The rules that businesses will have to follow in dealing with vulnerable customers have already been strengthened, but are set to become a lot more demanding.

In July this year the Financial Conduct Authority is expected to publish its final regulations on consumer duty. As things stand, businesses are then expected to have nine months to implement the new rules, with their introduction expected in April 2023.  

This follows the publication by the FCA in February last year of its finalised guidance for businesses on the fair treatment of vulnerable customers. That guidance was issued within existing rules, and was followed in December by the FCA’s final consultation paper "A new consumer duty".

The FCA first began considering the issue when it published its occasional paper on consumer vulnerability in February 2015. 

More recently, the International Organization for Standardization published its paper "Consumer vulnerability – Requirements and guidelines for the design and delivery of inclusive service".

Compliance staff reading the ISO document and the FCA’s regulations will see a lot of similarity.
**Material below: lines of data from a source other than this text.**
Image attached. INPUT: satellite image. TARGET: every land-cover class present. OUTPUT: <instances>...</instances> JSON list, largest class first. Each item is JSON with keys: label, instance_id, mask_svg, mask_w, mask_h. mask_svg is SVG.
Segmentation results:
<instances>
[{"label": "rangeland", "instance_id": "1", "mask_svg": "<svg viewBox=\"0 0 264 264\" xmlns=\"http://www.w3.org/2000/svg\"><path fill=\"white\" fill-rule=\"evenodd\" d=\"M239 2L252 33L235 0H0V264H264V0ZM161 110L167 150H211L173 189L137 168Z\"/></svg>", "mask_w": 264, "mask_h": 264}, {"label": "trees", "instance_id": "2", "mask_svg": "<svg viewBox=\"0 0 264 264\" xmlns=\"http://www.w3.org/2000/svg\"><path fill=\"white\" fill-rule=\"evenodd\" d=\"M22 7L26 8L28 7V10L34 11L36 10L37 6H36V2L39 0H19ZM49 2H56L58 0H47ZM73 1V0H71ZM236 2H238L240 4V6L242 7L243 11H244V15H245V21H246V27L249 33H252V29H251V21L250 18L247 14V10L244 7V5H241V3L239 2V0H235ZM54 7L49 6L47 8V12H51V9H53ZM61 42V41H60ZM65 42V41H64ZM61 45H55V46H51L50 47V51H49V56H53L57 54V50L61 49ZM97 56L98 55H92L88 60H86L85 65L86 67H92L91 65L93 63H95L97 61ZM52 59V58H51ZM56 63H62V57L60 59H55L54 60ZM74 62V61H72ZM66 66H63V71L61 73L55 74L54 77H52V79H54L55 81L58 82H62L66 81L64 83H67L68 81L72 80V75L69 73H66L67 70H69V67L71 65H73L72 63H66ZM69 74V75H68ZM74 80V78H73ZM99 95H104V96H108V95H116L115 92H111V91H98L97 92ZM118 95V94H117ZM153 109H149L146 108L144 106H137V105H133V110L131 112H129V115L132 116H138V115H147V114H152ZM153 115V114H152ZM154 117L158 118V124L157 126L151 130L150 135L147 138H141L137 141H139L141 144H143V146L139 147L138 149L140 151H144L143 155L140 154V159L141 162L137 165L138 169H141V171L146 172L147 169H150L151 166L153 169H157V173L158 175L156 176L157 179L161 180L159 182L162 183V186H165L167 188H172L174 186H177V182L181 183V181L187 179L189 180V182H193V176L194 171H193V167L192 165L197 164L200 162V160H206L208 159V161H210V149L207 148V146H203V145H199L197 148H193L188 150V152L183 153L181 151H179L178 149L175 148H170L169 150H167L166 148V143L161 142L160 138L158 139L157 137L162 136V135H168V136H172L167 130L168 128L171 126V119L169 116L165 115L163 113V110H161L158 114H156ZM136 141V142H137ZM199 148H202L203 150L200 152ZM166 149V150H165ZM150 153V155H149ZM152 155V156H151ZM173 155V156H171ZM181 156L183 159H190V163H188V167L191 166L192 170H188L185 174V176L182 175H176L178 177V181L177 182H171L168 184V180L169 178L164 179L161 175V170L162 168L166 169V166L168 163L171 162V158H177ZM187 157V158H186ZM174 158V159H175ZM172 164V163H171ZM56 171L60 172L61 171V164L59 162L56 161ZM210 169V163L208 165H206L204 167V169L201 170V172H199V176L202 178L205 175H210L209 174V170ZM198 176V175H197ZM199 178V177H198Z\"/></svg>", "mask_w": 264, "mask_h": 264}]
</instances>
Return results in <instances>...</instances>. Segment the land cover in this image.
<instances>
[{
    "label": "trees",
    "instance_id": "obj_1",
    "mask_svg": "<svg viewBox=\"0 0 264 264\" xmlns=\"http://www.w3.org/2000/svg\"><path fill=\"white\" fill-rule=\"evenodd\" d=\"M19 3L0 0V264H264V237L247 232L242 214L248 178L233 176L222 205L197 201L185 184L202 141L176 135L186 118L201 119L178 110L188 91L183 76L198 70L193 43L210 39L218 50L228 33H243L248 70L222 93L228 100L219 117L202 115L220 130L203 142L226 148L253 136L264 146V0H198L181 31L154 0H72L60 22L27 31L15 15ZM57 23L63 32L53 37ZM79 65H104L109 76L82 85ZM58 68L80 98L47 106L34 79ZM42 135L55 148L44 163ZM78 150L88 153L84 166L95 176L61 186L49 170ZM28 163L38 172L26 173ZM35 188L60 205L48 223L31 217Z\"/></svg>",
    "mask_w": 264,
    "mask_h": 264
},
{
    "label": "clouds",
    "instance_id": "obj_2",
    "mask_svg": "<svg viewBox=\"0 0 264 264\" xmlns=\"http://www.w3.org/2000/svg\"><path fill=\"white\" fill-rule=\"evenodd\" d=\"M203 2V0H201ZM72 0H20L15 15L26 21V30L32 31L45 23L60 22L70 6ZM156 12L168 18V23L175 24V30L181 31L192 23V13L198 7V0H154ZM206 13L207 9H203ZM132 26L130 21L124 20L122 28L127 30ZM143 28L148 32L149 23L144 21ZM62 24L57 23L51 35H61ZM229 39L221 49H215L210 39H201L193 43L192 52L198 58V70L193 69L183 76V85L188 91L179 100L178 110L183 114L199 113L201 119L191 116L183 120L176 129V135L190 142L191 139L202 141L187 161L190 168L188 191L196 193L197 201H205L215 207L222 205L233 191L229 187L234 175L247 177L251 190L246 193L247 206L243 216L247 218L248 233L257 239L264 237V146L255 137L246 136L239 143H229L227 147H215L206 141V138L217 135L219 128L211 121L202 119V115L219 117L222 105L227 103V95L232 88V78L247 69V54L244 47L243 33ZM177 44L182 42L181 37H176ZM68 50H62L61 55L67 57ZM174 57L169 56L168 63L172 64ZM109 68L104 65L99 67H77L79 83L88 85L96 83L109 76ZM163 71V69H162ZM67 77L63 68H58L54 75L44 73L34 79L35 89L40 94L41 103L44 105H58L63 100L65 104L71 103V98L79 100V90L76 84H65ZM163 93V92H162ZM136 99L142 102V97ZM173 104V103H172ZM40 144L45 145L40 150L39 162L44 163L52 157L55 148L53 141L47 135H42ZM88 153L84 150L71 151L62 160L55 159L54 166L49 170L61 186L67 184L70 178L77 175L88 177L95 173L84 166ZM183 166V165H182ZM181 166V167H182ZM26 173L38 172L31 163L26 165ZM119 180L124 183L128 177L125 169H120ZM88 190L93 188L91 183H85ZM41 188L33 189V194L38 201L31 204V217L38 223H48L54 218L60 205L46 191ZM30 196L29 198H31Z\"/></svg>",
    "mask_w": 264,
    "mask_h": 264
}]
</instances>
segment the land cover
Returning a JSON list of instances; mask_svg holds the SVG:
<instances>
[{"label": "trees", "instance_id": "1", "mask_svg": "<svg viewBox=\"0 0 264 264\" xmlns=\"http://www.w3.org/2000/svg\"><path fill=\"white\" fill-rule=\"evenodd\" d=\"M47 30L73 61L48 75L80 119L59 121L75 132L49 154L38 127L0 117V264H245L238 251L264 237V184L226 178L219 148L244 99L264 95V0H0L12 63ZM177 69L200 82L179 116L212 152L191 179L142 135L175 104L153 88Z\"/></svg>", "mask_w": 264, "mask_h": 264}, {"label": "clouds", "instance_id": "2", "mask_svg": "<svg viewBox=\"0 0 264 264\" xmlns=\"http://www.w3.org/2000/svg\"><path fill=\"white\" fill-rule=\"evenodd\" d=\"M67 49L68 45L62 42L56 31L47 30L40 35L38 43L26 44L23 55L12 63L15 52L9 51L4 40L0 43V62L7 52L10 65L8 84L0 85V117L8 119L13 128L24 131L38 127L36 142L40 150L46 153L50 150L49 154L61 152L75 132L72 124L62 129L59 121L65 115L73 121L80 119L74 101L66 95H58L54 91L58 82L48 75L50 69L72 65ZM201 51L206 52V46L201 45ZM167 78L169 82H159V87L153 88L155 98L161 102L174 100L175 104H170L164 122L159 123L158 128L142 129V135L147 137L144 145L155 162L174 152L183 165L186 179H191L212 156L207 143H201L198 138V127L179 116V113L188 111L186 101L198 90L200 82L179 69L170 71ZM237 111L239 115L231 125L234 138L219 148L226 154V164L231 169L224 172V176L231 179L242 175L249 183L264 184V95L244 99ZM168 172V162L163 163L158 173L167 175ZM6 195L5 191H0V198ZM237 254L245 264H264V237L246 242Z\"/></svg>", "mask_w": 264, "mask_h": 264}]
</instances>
That is no mistake. The government is pushing a vulnerability agenda across all industries and the FCA regulations are based on its interpretations of the ISO standard. 

Interestingly, utilities are ahead of the financial sector when it comes to implementation, so anyone thinking that the FCA is just being tough on the industry is not seeking the complete picture.

But the FCA’s consumer vulnerability initiative deliberately raises the bar and there will be major changes to the regulations to deliver. 

Simply put, the regulatory landscape is changing from one in which the onus is on the FCA to prove poor outcomes for consumers to one in which businesses have to provide the evidence they are not delivering bad outcomes for their customers. It is a major regulatory change.

Identifying vulnerable customers

The first step for businesses is to identify vulnerable customers. The FCA has defined this as “someone who, due to their personal circumstances, is especially susceptible to harm, particularly when a firm is not acting with appropriate levels of care”.

Essentially, this breaks down into two parts. 

Firstly, businesses need to understand the individual characteristics and circumstance of consumers and what it is that could make them vulnerable. But they also need to be clear on what is an appropriate level of care, and this may vary considerably depending on a business's activities and the kind of services it provides. 

Compare, for example, a business dealing with an inquiry for life insurance, which may have only limited foreseeable harm, with an offer of a contract for equity release, which almost certainly would have a much greater risk. With the second option, a business would therefore have to ensure there was a much higher level of care.